──────── Exercise input

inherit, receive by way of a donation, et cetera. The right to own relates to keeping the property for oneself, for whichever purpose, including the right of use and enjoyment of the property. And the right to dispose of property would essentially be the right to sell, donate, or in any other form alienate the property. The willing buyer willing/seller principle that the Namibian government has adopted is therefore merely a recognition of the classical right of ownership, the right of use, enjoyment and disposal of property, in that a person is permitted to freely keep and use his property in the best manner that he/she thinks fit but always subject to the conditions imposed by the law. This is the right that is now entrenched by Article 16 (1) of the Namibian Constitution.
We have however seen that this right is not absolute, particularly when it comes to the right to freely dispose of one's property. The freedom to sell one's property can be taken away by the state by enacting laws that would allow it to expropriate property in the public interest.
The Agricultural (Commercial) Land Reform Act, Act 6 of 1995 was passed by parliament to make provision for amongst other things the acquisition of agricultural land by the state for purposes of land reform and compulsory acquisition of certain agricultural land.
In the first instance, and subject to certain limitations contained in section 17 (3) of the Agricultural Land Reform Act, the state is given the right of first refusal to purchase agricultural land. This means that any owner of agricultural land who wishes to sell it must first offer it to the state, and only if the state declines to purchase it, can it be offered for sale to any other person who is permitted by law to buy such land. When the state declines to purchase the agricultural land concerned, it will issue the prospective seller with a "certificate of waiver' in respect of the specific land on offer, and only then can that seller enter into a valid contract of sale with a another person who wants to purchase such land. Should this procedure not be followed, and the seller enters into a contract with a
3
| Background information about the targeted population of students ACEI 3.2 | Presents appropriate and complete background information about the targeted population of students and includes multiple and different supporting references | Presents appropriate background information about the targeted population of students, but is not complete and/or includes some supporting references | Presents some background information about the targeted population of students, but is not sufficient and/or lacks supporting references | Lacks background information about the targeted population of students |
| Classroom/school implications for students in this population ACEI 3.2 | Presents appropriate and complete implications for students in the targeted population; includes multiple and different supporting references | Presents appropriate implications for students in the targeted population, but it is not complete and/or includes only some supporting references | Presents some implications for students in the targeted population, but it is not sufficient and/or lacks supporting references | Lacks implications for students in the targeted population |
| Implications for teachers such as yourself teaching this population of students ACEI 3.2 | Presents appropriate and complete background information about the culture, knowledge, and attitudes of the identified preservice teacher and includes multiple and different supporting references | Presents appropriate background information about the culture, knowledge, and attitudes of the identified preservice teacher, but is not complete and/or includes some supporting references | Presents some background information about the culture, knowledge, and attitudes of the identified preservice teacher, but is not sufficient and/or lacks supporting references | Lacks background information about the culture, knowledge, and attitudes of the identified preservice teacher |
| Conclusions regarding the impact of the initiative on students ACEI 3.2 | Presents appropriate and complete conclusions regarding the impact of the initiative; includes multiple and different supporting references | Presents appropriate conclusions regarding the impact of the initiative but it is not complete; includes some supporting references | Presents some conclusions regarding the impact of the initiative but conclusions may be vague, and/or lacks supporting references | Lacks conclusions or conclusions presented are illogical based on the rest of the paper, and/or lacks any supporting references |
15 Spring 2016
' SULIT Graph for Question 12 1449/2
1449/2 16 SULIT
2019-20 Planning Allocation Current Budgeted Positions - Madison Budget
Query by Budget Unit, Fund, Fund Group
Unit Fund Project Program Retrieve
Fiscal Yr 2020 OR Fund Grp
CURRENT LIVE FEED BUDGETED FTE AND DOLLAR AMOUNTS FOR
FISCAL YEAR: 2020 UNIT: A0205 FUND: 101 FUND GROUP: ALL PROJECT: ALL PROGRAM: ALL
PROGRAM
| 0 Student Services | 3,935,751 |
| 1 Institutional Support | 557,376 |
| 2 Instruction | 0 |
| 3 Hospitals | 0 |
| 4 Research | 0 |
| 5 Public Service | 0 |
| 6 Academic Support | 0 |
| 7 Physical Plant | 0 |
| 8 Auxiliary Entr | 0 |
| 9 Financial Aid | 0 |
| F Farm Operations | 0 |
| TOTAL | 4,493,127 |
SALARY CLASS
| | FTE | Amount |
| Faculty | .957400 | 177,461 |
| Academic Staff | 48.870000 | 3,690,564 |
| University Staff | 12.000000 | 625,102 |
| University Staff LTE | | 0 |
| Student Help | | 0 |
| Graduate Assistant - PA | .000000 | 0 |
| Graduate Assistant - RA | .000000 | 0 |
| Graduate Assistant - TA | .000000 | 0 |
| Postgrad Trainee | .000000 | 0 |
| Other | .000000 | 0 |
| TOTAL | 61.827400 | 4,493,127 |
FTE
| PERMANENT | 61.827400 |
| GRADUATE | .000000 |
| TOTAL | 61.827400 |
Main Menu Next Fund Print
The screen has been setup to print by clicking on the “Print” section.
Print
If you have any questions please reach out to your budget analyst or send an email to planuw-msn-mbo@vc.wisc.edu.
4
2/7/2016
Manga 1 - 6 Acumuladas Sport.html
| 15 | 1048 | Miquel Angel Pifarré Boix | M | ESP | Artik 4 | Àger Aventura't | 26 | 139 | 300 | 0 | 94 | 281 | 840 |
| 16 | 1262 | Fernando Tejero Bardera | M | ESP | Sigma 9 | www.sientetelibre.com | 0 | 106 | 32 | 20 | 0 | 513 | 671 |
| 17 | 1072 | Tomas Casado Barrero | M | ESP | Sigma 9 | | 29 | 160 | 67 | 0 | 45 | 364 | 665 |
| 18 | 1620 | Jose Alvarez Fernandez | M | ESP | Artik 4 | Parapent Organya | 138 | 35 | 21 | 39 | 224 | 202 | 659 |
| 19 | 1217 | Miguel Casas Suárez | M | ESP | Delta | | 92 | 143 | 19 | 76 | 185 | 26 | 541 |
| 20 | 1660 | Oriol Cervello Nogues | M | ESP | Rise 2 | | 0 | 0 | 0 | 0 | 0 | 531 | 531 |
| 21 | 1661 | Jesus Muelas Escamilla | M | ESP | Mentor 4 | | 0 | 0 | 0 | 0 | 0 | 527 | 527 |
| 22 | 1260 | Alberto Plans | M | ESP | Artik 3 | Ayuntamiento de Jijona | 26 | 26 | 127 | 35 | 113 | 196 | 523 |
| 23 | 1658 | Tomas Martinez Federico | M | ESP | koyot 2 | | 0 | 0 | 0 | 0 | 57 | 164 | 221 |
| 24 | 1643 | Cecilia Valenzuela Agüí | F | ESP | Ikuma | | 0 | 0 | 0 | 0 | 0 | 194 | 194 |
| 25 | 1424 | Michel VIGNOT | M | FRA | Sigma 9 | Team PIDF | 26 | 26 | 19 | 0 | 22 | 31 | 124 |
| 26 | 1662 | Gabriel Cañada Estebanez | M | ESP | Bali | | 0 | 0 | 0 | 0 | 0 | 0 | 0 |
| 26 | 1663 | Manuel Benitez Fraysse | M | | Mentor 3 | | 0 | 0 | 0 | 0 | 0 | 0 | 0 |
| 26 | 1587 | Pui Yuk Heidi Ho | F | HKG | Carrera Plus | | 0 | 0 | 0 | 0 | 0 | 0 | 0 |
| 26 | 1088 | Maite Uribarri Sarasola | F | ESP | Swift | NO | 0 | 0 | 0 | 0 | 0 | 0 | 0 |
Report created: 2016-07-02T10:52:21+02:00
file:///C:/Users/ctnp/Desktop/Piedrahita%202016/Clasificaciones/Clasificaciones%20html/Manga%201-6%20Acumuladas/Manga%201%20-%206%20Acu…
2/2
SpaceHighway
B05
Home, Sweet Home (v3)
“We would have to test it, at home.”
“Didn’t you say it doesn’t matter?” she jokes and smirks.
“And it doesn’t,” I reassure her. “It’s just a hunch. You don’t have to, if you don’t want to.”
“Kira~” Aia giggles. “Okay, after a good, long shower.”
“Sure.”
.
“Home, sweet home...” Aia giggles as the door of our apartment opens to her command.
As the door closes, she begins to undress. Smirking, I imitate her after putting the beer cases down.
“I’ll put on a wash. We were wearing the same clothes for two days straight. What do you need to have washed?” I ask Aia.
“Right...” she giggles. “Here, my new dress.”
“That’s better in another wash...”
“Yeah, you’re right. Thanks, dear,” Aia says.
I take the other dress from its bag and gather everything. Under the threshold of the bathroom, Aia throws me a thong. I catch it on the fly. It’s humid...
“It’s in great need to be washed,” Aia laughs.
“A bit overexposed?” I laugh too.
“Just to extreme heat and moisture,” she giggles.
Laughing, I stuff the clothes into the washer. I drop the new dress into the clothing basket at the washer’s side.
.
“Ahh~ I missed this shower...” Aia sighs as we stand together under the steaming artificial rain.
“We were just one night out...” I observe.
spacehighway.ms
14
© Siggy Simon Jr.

────────────────

| Exercise |
Nothing but the lines from the one containing "I laugh too." through the end of the entries belongs in the answer; repeat them exactly.

| Expected output |
“A bit overexposed?” I laugh too.
“Just to extreme heat and moisture,” she giggles.
Laughing, I stuff the clothes into the washer. I drop the new dress into the clothing basket at the washer’s side.
.
“Ahh~ I missed this shower...” Aia sighs as we stand together under the steaming artificial rain.
“We were just one night out...” I observe.
spacehighway.ms
14
© Siggy Simon Jr.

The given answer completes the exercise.